Granted, looking out at the world through a windscreen generates a selective view. Aside from that row - which feels heavily like the result of sighing rewrites - Mrs. Miles (Outlander's Catriona Balfe) has really nothing to do save to pick up after the couple's son and go out for groceries, hoping her speedfreak man will return to her after another hard day's piloting. (It's the astronaut's wife role.) That may be true to the period, but it's also typical of a film attempting nothing revolutionary; its success at a hitherto stagnant box-office - I saw it the Tuesday night after it opened, with a three-quarters full house - can be attributed to both a nostalgia for the manufacturing industry and for those starry, foursquare pictures such as Hollywood used to make. That's fine, but that nostalgia occasionally comes at us with a whiff of something fustier still: the movie does nothing very much to undercut Ford Jr's stated aim to best the "greasy wop" Ferrari, despite a scene in which, reduced to tears by Shelby's driving, he reveals a secret longing to have made his daddy proud.
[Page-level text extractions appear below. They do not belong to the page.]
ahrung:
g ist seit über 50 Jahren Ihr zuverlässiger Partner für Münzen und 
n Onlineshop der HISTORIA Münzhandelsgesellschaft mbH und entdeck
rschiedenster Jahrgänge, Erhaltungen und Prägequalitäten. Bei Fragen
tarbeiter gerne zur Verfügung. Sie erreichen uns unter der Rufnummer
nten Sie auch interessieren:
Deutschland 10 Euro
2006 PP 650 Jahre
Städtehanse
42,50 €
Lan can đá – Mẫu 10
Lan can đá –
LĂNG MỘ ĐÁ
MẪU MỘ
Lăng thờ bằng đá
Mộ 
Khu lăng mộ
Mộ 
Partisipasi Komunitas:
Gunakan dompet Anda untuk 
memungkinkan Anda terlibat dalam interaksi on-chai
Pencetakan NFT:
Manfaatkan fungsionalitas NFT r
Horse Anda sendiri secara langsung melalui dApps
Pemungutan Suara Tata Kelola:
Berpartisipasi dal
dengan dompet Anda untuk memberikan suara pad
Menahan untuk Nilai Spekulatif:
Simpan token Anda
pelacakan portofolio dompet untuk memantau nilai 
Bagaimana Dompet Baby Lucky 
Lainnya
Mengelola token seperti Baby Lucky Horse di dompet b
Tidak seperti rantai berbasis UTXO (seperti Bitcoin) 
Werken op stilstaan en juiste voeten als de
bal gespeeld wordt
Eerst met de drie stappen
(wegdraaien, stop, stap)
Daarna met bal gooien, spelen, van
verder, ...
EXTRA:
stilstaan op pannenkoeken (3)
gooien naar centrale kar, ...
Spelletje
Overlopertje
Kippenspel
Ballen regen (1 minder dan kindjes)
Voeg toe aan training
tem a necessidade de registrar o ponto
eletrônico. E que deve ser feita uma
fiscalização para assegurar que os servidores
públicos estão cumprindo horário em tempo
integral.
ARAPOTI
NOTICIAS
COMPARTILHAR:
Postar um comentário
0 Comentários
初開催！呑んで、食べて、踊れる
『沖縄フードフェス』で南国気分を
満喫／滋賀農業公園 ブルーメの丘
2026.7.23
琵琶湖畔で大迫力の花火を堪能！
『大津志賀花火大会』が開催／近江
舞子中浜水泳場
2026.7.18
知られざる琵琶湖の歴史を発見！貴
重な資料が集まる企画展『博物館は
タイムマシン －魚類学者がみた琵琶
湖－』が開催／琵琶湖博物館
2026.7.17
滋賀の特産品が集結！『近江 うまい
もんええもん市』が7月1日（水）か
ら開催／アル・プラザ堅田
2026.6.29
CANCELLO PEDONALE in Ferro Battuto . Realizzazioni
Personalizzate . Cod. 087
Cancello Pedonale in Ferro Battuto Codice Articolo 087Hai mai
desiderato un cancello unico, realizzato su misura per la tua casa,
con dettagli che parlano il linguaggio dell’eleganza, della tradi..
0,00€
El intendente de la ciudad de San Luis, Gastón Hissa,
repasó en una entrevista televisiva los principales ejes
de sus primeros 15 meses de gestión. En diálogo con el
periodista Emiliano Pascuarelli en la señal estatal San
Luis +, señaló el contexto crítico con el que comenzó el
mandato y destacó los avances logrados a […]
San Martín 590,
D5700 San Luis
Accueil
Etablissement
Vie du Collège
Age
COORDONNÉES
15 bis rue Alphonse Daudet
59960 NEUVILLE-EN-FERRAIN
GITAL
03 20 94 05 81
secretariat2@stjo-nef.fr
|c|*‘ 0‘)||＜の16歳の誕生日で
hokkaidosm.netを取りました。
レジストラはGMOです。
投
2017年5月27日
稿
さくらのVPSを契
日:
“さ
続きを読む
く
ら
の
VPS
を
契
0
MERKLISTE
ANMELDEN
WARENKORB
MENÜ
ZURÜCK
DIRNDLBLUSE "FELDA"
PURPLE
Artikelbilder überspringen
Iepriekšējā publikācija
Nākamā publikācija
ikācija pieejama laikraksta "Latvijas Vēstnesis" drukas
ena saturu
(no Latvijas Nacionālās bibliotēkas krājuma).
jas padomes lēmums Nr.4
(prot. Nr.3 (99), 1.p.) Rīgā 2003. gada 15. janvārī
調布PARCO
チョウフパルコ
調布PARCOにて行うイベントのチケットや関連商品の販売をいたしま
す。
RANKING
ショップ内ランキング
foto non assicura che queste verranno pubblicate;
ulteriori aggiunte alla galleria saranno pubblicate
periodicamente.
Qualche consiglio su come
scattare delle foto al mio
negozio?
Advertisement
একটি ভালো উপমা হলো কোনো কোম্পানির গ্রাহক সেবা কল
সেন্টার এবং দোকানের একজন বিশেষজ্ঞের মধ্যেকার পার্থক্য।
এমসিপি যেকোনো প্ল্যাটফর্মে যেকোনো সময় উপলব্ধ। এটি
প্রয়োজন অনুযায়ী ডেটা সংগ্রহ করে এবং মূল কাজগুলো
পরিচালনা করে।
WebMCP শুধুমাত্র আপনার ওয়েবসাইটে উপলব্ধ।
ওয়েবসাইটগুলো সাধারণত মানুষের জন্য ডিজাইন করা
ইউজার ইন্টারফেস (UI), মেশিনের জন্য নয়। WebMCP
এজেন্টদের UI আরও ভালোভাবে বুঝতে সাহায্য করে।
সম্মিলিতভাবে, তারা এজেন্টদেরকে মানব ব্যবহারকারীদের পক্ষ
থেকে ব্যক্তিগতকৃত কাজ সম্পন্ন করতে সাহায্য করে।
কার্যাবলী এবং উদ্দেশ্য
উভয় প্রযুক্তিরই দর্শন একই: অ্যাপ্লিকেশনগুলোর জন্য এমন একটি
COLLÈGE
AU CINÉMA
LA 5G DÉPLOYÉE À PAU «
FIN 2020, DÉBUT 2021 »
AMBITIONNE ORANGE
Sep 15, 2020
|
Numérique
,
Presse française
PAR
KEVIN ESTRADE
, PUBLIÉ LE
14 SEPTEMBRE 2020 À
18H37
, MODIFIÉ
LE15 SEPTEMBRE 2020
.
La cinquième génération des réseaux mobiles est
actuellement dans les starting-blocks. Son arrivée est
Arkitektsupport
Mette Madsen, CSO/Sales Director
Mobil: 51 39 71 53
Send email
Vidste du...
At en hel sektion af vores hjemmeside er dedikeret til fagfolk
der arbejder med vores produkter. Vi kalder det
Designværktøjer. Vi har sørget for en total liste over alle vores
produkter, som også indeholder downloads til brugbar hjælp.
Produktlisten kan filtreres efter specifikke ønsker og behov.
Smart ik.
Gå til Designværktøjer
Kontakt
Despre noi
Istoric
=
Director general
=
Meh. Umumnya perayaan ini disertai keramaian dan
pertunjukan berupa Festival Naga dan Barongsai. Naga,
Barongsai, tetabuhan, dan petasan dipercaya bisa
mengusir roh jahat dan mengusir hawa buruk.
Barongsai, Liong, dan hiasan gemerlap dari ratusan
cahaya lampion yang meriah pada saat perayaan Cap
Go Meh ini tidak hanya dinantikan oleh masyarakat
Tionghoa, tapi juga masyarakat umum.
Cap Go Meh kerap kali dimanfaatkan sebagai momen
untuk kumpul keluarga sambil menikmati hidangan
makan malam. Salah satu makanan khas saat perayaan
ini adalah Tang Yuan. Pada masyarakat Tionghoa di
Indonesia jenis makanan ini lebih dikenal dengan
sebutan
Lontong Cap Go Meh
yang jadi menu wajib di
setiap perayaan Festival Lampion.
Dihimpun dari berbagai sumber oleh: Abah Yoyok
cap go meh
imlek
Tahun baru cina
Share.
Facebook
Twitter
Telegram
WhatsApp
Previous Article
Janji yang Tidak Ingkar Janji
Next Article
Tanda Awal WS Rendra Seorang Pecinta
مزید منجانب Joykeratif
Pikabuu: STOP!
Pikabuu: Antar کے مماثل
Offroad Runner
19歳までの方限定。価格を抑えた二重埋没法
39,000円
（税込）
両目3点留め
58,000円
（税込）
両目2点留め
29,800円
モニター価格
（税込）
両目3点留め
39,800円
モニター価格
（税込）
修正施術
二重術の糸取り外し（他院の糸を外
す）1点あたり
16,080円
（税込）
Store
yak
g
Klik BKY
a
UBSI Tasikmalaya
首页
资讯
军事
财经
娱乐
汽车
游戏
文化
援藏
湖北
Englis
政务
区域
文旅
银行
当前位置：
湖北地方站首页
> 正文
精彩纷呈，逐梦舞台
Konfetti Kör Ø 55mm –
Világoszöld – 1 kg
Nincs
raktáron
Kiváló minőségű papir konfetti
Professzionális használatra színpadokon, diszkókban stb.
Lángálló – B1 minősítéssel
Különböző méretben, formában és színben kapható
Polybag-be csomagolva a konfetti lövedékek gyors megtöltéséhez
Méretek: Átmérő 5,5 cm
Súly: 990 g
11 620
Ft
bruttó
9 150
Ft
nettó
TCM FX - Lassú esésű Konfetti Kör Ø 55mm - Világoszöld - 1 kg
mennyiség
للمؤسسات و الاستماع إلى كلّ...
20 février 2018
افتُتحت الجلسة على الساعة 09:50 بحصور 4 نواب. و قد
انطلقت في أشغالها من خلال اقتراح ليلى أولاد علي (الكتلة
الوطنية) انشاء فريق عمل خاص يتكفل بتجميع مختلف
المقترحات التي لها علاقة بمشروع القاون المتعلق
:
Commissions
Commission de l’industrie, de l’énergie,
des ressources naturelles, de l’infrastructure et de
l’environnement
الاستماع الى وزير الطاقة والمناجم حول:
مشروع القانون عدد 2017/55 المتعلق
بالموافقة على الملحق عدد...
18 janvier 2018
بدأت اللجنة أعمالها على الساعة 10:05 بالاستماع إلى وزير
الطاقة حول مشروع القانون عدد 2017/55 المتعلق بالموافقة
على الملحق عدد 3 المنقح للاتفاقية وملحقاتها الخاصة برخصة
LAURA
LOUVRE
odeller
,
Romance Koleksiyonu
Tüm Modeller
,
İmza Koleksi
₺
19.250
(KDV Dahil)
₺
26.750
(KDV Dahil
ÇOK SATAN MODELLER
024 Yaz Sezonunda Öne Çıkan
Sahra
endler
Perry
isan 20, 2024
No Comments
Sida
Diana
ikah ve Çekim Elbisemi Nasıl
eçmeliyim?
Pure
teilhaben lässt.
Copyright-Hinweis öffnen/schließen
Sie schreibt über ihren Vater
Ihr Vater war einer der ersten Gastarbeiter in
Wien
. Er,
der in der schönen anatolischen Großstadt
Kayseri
It's revealing that even a cornily rousing chequered flagwaver like this - a film that, for all its length and considered prestige, has nothing much more to say than any chant of "U.S.A." or "we're number one" - should repeatedly expose the willingness of men to serve as serfs or spare parts in a system, and those men's inability to regard women, non-drivers and indeed non-Americans as anything more than obstacles. It has enough juice in its tank to travel a long way round the awards circuit in the coming months, but Le Mans '66 has rolled off an old-school factory line, for better and worse.
Le Mans '66 is now playing in cinemas nationwide.